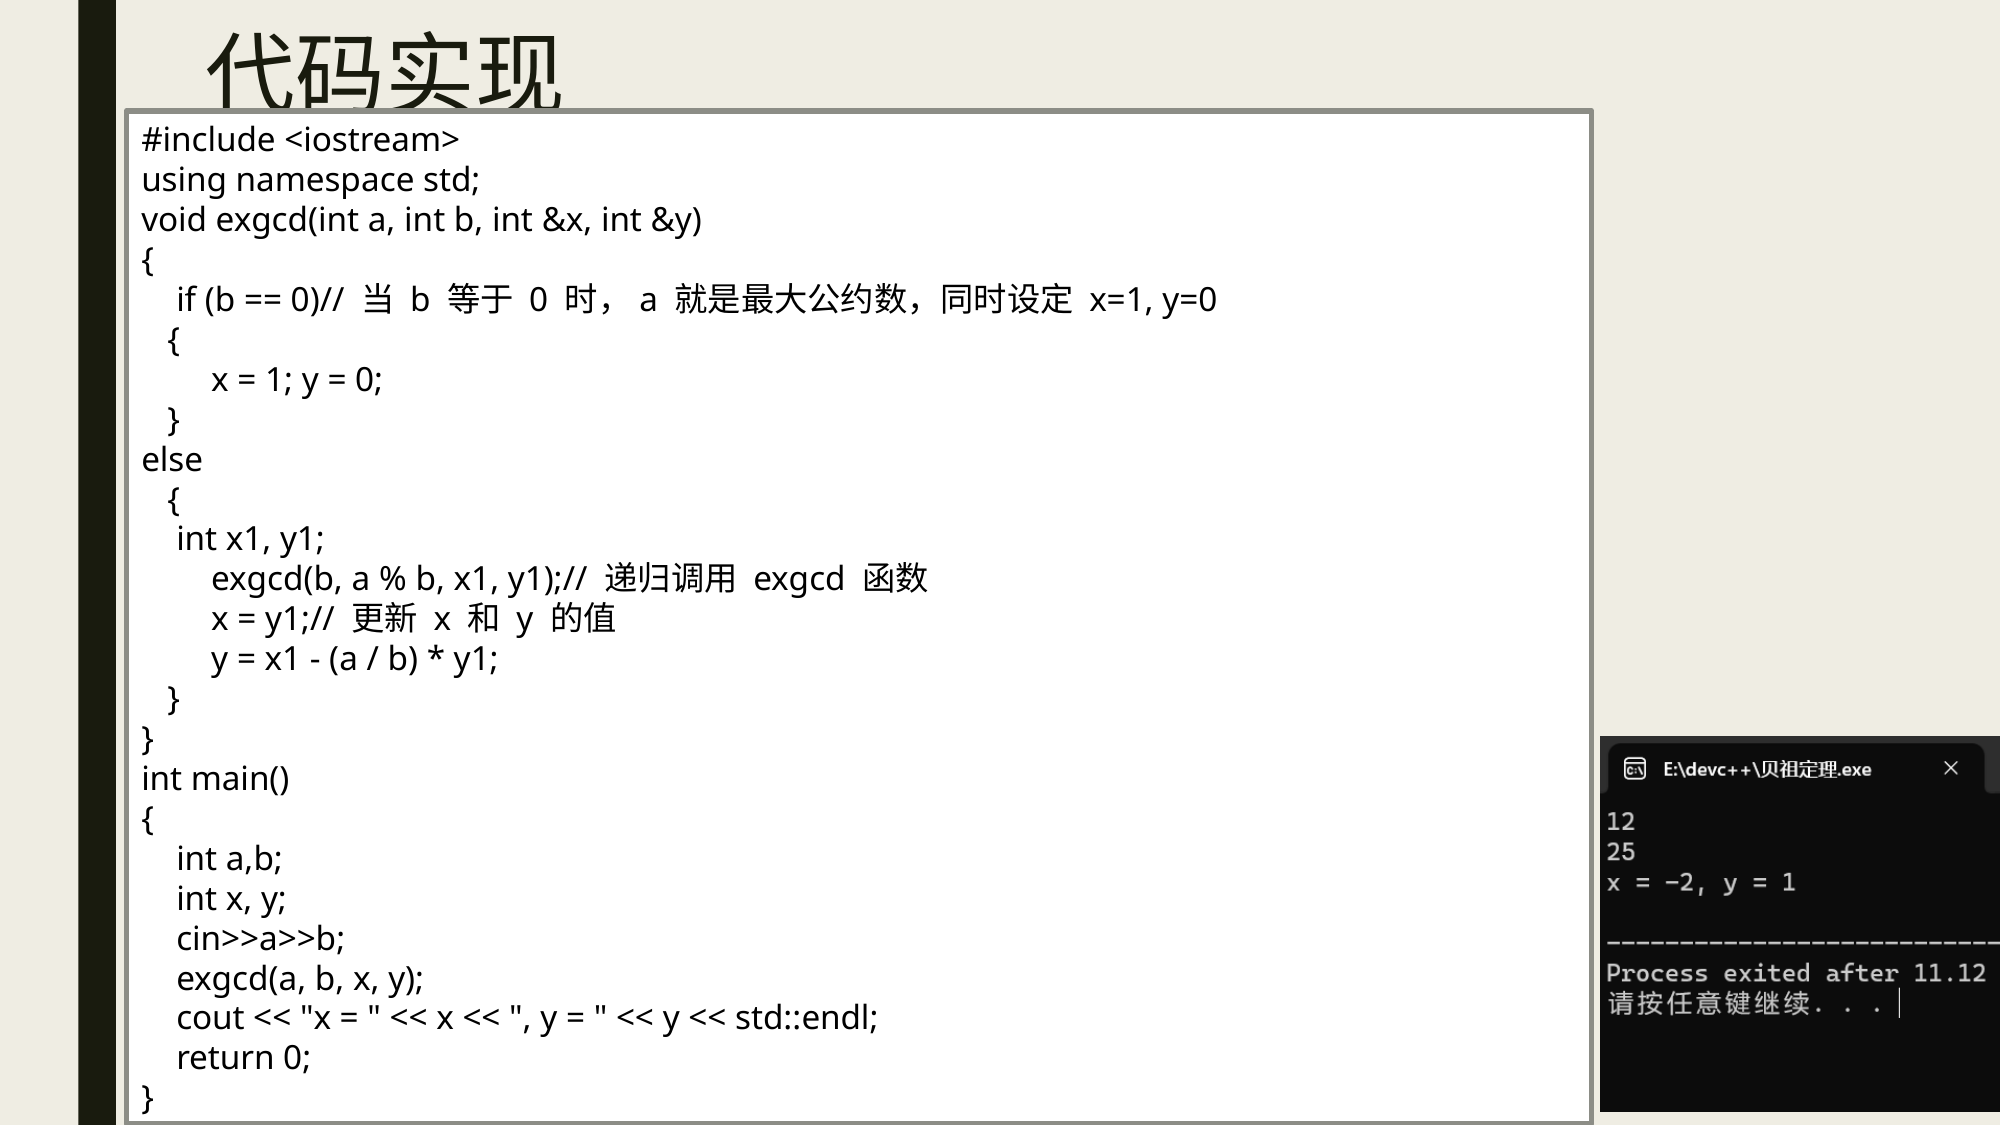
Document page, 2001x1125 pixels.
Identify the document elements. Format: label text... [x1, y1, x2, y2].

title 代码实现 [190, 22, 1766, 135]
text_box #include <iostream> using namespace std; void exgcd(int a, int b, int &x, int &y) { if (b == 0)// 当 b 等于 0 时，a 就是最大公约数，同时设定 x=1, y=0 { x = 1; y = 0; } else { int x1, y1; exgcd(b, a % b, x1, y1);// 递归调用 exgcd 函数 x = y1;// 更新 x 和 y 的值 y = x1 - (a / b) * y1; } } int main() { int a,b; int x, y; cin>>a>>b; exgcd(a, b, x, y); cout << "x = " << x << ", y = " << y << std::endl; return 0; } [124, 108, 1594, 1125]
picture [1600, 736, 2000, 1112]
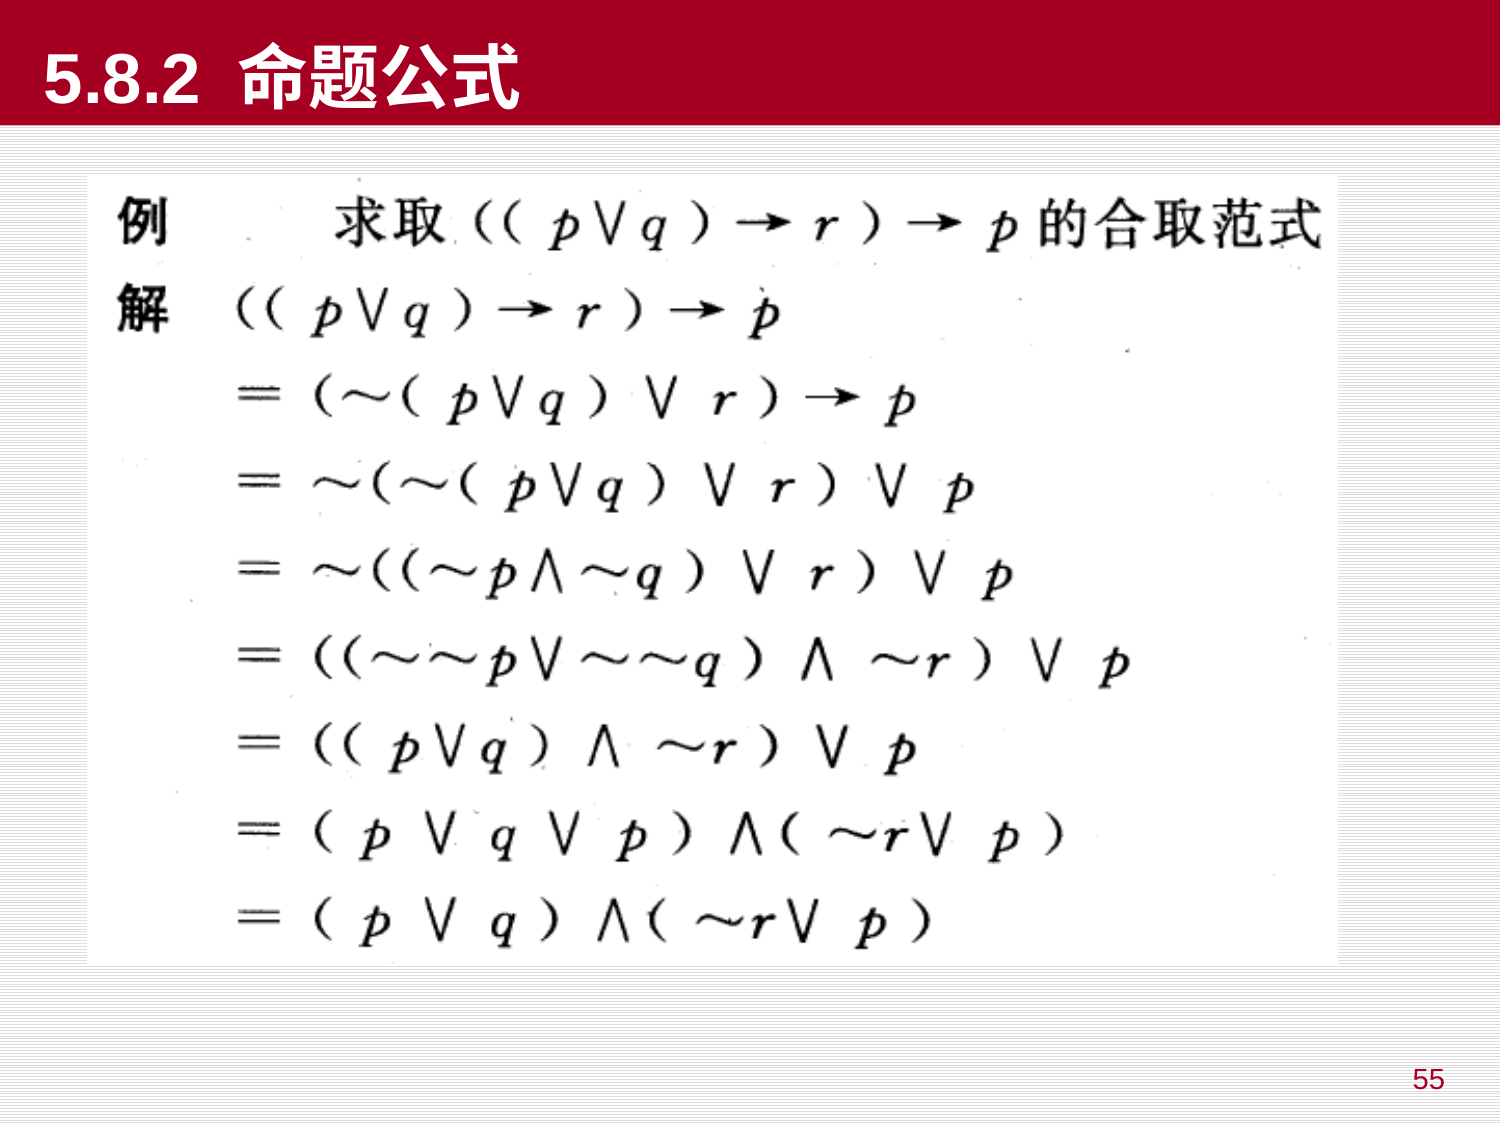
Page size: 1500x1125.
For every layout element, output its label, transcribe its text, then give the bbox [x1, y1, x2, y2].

...

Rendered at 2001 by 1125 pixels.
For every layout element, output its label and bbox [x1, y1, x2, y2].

§ **Task instructions**
All that is wanted is a faithful reproduction of the line above with "Page size: 1500x1125.", the line with "For every layout element, output its label, transcribe", and every line in between.

§ **Problem solution**
Page size: 1500x1125.
For every layout element, output its label, transcribe its text, then give the bbox [x1, y1, x2, y2].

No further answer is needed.